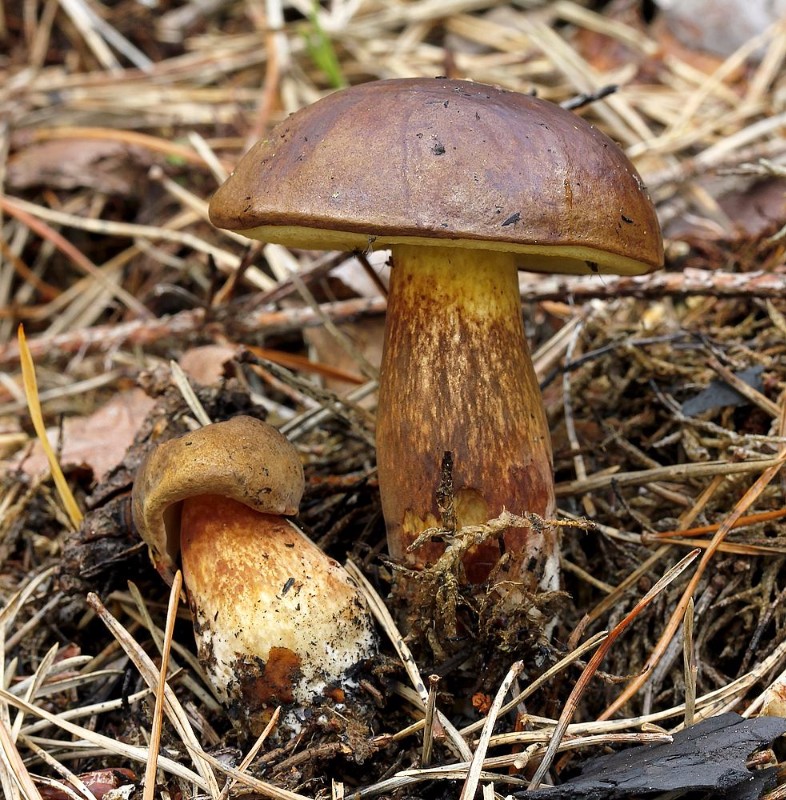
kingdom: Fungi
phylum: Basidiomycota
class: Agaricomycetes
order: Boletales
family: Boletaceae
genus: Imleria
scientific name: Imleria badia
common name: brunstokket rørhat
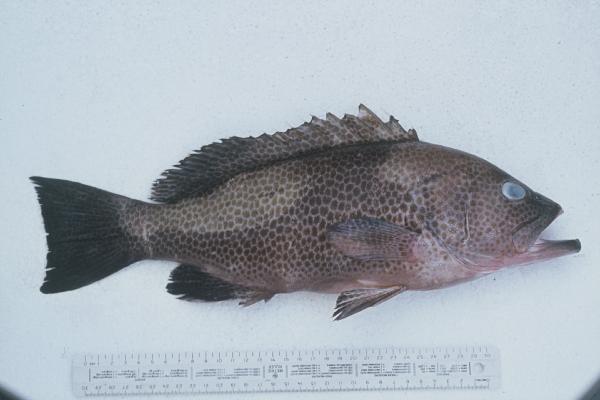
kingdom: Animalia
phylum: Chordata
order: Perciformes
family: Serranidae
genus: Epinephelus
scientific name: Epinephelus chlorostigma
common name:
+===+
## Set exercise
Please format every line of the listing as a JSON list of strings, one string per line, with blank lines and the pictures left out.

## Completed exercise
[
  "kingdom: Fungi",
  "phylum: Basidiomycota",
  "class: Agaricomycetes",
  "order: Boletales",
  "family: Boletaceae",
  "genus: Imleria",
  "scientific name: Imleria badia",
  "common name: brunstokket rørhat",
  "kingdom: Animalia",
  "phylum: Chordata",
  "order: Perciformes",
  "family: Serranidae",
  "genus: Epinephelus",
  "scientific name: Epinephelus chlorostigma",
  "common name:"
]